Static view of the domain layer

The domain layer of a hospital information system is determined by the functions of the hospital, which are supported by the hospital information system, and the object types that are processed or interpreted in the course of the functions. It thus describes the professional consequences of the company's goals and abstracts from the tools used to complete the functions.

Note: The model of the domain layer is based on the idea that the objects to be processed are all located in the world under consideration. This makes the idea superfluous that on the domain layer object types have to flow between functions or objects between activities. It is only shown in the context of which function something is being processed that may need to be interpreted in the context of which (other) function. This means that the relationships between functions are not modeled and this is ultimately left to the process view.

The following figure shows the UML notation of the domain layer.


Fig. 1: The meta model of the domain layer.

Object types

Information refers to objects. Objects are physical or virtual things of a hospital (see "part of the perceivable or conceivable universe" [15]), which are represented by data. Objects can be described by characteristics. Objects with the same characteristic types are summarized as object type; object types are represented by their characteristic types (see "concept" as "unit of thought constituted through abstraction on the basis of properties common to a set of objects" [15]). Object types can therefore be used to describe the type of information that is needed to process a function or that can be provided after the function has been processed. Object types can be refined.

Function

According to [19], p. 147, an (enterprise) function [17] ("enterprise function" [18]) is a target specification for human or machine action. The goal to be achieved by the action coincides with or supports the achievement of a (partial) goal of the company. A function has no defined beginning and no defined end. Functions can be divided into subfunctions.

A function, and thus also a subfunction, can be regarded as a duty, which is more or less mandatory due to the company's objectives.

Acting within the scope of a function is the fulfillment of the target specification and takes place within the scope of activities. An activity of a function is the one-time application or execution of a procedure that is available for the completion of the function.

Activities edit objects by changing the characteristic values. This may require information that is obtained from the characteristics of the processed or other objects. An object type whose objects are processed by the activities of a function is called 'object type of a function to be processed'. An object type whose objects are processed by the activities of a function is called 'object type of a function to be interpreted'.

In the context of this work, we will initially refrain from modeling a sequence of processing objects by the activities of the functions beyond this static model. This is reserved for the extension to a dynamic model. For planning and monitoring in strategic information management, however, it is important to be able to derive for each object type the functions that will be processed or interpreted when the object type is completed and vice versa.

Organizational unit

Functions are performed in specific organizational units. This is particularly important later on when assigning application modules.

Roles

Roles indicate the professional position of an employee. Typical roles in a hospital are senior physician, nursing staff; medical technical assistant etc.

On the professional layer, requirements are formulated for the logical and physical tool layer.
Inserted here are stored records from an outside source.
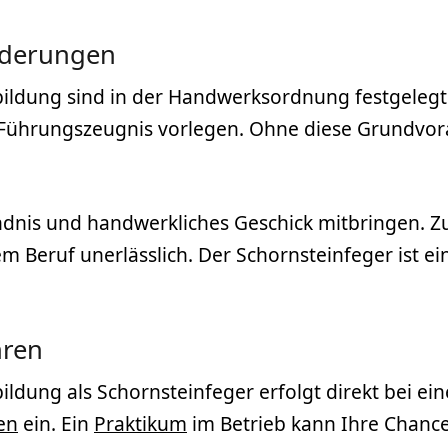
rderungen
ildung sind in der Handwerksordnung festgelegt.
es Führungszeugnis vorlegen. Ohne diese Grundvor
ändnis und handwerkliches Geschick mitbringen. Z
 Beruf unerlässlich. Der Schornsteinfeger ist ein
hren
ildung als Schornsteinfeger erfolgt direkt bei ei
en
ein. Ein
Praktikum
im Betrieb kann Ihre Chanc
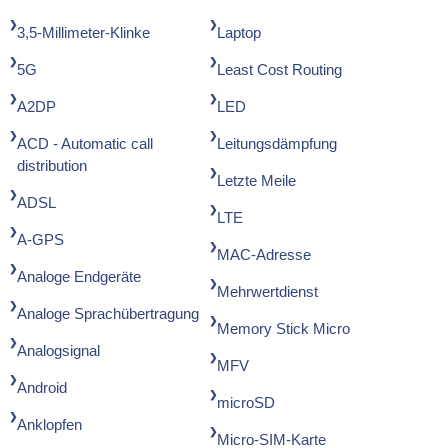
3,5-Millimeter-Klinke
Laptop
5G
Least Cost Routing
A2DP
LED
ACD - Automatic call
Leitungsdämpfung
distribution
Letzte Meile
ADSL
LTE
A-GPS
MAC-Adresse
Analoge Endgeräte
Mehrwertdienst
Analoge Sprachübertragung
Memory Stick Micro
Analogsignal
MFV
Android
microSD
Anklopfen
Micro-SIM-Karte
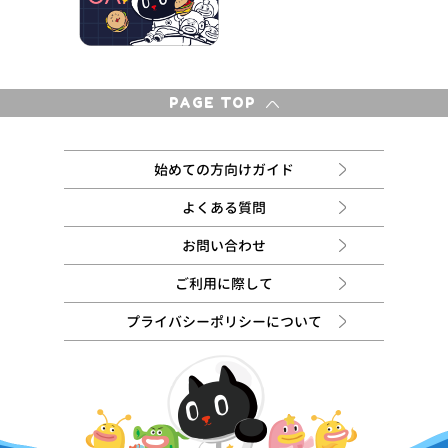
PAGE TOP
始めての方向けガイド
よくある質問
お問い合わせ
ご利用に際して
プライバシーポリシーについて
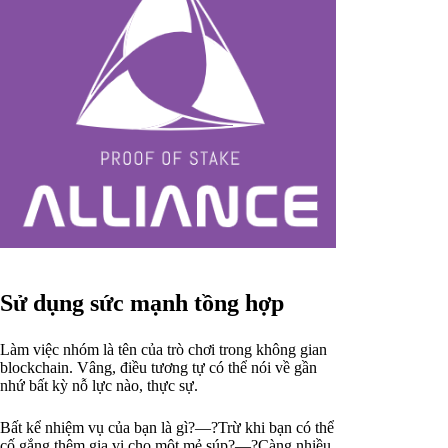
Sử dụng sức mạnh tồng hợp
Làm việc nhóm là tên của trò chơi trong không gian
blockchain. Vâng, điều tương tự có thể nói về gần
nhứ bất kỳ nỗ lực nào, thực sự.
Bất kể nhiệm vụ của bạn là gì?—?Trừ khi bạn có thể
cố gắng thêm gia vị cho một mẻ súp?—?Càng nhiều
For this reason, no semantic quality criteria can be specified for this layer alone. However, reference models can be described on the domain layer, which then only need to be modified for the modeling of a concrete hospital information system. Reference models of the domain layer are for example the catalog of requirements for information processing in hospitals, the Good Electronic Health Record, the Reference Information Model, the communication standards HL7, HISA or the European Electronic Healthcare Record Architecture (EHCRA). Auf der fachlichen Ebene werden Anforderungen an die logische und physische Werkzeugebene formuliert. Aus diesem Grund können allein für diese Ebene keine semantischen Qualitätskriterien angegeben werden. Allerdings können auf der fachlichen Ebene Referenzmodelle beschrieben werden, die dann für die Modellierung eines konkreten Krankenhausinformationssystems lediglich noch modifiziert werden müssen. Referenzmodelle der fachlichen Ebene sind beispielsweise der Anforderungskatalog für die Informationsverarbeitung im Krankenhaus, das Good Electronic Health Record, das Reference Information Model das Kommunikationsstandards HL7, HISA oder die Europäische Electronic Healthcare Record Architecture (EHCRA).

Fig. 2 shows an example of a domain layer, which is to be regarded as a manifestation of the meta-model shown in Fig. 1 Rectangles represent tasks, ovals stand for object types. An arrow from an object type to a task marks an interpreting access, an arrow from a task to an object type marks an editing access. Refinements are represented as rectangles contained in other rectangles. Typical tasks of a hospital here are hospital management, patient treatment or the management of patient records. The PATIENT TREATMENT task is refined into other tasks. Typical object types are PATIENT, SERVICE REQUIREMENT or CASE.


Fig. 3: Example of a professional level.

The tasks are performed by the persons working in a hospital. They use information processing tools for this purpose. In the following we distinguish between logical tools based on software products or organization charts and physical tools like computer systems or conventional tools.